Animated children’s movies with talking animals are a dime a dozen, and The Nut Job 2: Nutty by Nature does little to rise above the average offering. While this is ostensibly a sequel, several of the characters from the first film are not present and no mention is made of those events after the first few minutes. The film opens in the basement of a long-shuttered nut shop, and Surly (Will Arnett), a squirrel who leads a ragtag band of animals from a local park including: the rat Buddy (Tom Kenny), Surly’s childhood best friend who never speaks; Precious (Maya Rudolph), a good-natured pug; Andie (Katherine Heigl), an anxious female squirrel; and several other animals of various species. They are in food heaven, surrounded by more nuts than they could possibly consume over their lifetimes. Only Andie is disconcerted by this, worried that without the challenges of normal life, they will lose their instincts and be left helpless if the nut hoard is destroyed.
Unsurprisingly, within the first fifteen minutes of the film, the shop—and the nuts—go up in flames and the animals are left to fend for themselves. They return to the park where they used to live to try to rediscover their old ways.

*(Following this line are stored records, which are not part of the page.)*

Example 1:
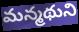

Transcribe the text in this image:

మన్మథుని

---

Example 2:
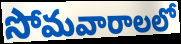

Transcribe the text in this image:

సోమవారాలలో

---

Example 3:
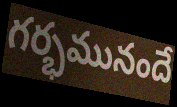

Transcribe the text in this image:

గర్భమునందే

Unfortunately, the local Mayor (Bobby Moynihan) has plans to pave over the green spaces with a shoddily constructed amusement park to bring in more money. When faced with this new danger, Surly convinces everyone to defend their park no matter what the cost.

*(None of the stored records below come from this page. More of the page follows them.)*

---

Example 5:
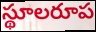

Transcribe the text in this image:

స్థూలరూపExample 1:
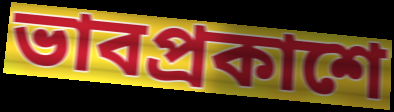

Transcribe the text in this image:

ভাবপ্রকাশে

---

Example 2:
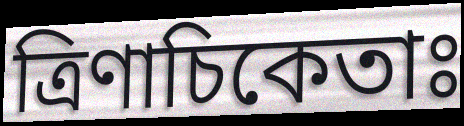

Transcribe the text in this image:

ত্রিণাচিকেতাঃ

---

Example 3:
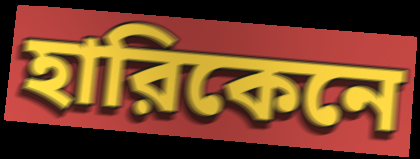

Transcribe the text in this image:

হারিকেনে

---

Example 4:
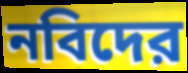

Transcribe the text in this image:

নবিদের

The voice acting in The Nut Job 2 is good, but even the best actors can only do so much. Will Arnett and Maya Rudolph are delightful and their interactions are among the best scenes in the movie. Jackie Chan’s part as a mouse Kung Fu master is small and his character is flat and stereotypical, but as usual Chan uses his deadpan style to take what is there and make it work for him. Katherine Heigl’s Andie is yet another version of a role that Heigl often gets, the responsible—and bland—obligatory female character. Andie is the sensible one who plans for the future, plays the caretaker, and nudges everyone into doing the right thing. Heigl is good at it, but it’s a tiresome trope that the film uses to its detriment.

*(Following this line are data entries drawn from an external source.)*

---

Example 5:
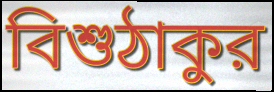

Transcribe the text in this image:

বিশুঠাকুরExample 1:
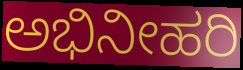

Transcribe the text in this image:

ಅಭಿನೀಹರಿ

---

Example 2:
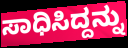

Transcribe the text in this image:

ಸಾಧಿಸಿದ್ದನ್ನು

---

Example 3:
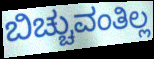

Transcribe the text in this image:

ಬಿಚ್ಚುವಂತಿಲ್ಲ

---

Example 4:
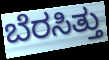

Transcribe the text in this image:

ಬೆರಸಿತ್ತು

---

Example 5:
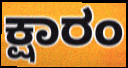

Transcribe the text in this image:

ಕ್ಷಾರಂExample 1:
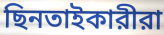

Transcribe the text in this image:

ছিনতাইকারীরা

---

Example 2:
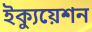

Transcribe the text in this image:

ইক্যুয়েশন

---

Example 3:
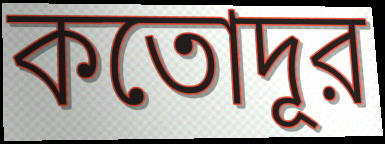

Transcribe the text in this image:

কতোদূর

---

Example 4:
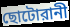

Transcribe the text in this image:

ছোটোরানী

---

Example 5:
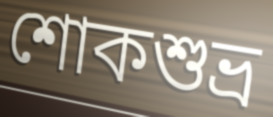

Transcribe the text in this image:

শোকশুভ্র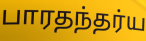
பாரதந்தர்யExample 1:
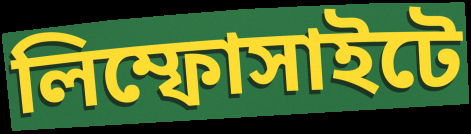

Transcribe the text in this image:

লিম্ফোসাইটে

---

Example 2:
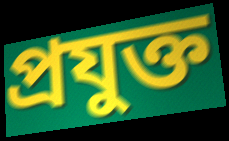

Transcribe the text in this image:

প্রযুক্ত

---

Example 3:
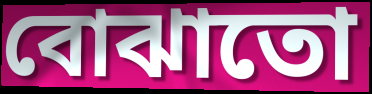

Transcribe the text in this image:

বোঝাতো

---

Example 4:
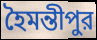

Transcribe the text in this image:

হৈমন্তীপুর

The Nut Job 2 tries to send the messages of most family films, such as the importance of friends and that the good guys always overcome their challenges, but it never invests in any of these stories. Instead it lurches from one plot point to another like a drunk person trying to find the bathroom, skipping over any kind of development in favor of silly action scenes and easy gags. Intermittently the film affects a self-aware tone that clashes with the sincerity that is present throughout the rest of it. While The Nut Job 2 had some good performances, the rest of the film is definitely not worth saving for the winter.